The American authorities also invited me to live in Agaña, with a promise to take care of my sustenance, but I refused.

1st of September 1901

At twelve o’clock noon, our companion, Don Maximino Hizon died of the same illness as Barican; his sudden death is more sudden than Barican’s. It was only yesterday that the deceased felt he was sick. R.I.P.

We also learned that the Governor has granted our companions’ petition to live on their own in Agaña.

11th of August 1901

Messrs. Carmona and Rivera embarked for Manila. We do not know if the former has been freed or he is just summoned to Manila on some matters; the latter is not a prisoner, and for this reason, he is allowed to return to Manila on account of his sickness.

A warship unexpectedly arrived in the afternoon, with Commander William Swift on board. He is supposed to replace the Governor who is being called to the United States. Mr. Schroeder and his family boarded the ship at the first hours of the evening.

The new Governor has visited us for the second time.
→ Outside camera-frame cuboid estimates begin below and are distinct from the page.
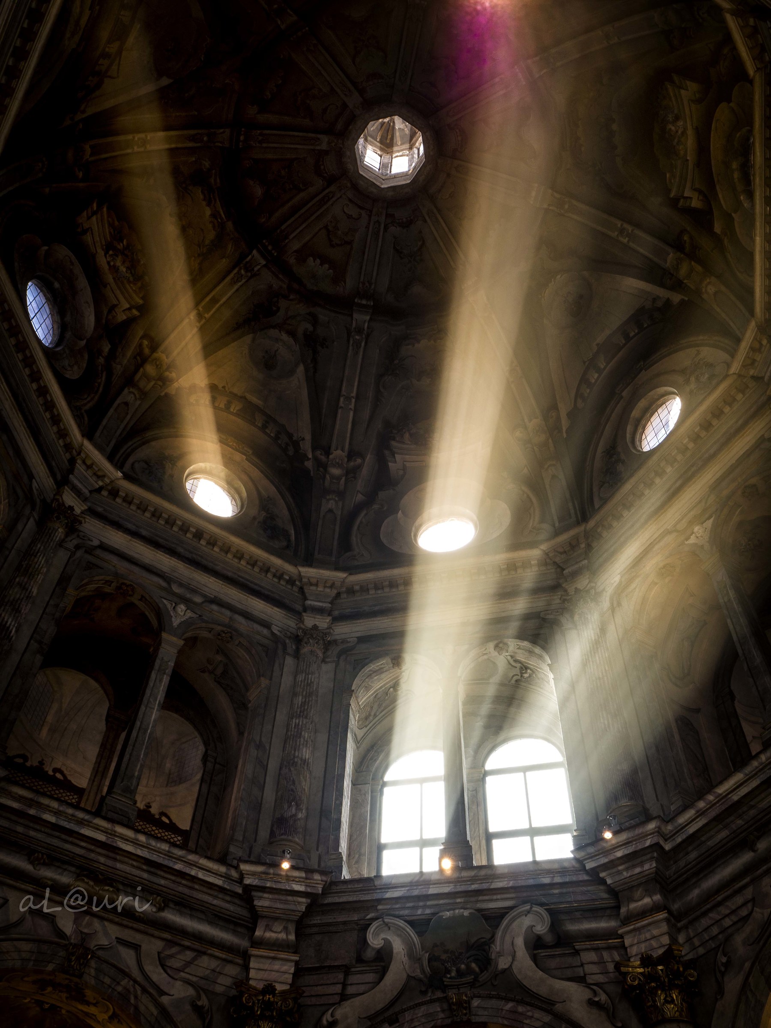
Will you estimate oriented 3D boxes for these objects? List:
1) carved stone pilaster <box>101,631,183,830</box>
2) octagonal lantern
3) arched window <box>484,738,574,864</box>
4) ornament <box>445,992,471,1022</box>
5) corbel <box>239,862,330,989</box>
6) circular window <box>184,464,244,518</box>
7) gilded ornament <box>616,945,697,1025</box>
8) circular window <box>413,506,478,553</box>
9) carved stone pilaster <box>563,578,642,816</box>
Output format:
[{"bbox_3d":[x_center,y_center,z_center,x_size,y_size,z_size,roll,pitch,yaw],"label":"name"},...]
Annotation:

His first visit was the day after he took his oath of office. With him is Mr. Paul Linebarger, a passenger of Kilpatrick, which is anchored at bay, who is going to the Philippines to assume the post of Judge in Batangas. According to him, he came to see me if I wanted to send anything to Batangas. Naturally, I thanked him for this.

He wanted to hear my opinion about Philippine matters; in all sincerity, I told him I could not, being away from the country for more than seven months and therefore, I am not aware of the changes that have been affecting my country. He said I could ask him whatever I wanted to know, as he is aware of the happenings in the Philippines. Not giving this much importance, I decided not to respond nor ask anything. Before leaving, the Governor invited Don Pablo Ocampo to Agaña.